Segment Start: Information supplied

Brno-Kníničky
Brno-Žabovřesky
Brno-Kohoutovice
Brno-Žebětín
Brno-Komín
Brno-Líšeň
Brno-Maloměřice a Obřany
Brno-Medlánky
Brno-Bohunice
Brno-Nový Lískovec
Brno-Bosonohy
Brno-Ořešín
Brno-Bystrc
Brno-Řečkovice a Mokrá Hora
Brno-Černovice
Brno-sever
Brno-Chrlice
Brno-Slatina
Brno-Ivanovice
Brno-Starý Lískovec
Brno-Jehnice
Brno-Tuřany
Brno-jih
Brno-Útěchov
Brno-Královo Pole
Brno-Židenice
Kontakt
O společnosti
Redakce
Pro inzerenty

Segment End: Information supplied

Problem requirements: Wherever a line in the data above holds the word "Lískovec", copy that line.

Reply:
Brno-Nový Lískovec
Brno-Starý Lískovec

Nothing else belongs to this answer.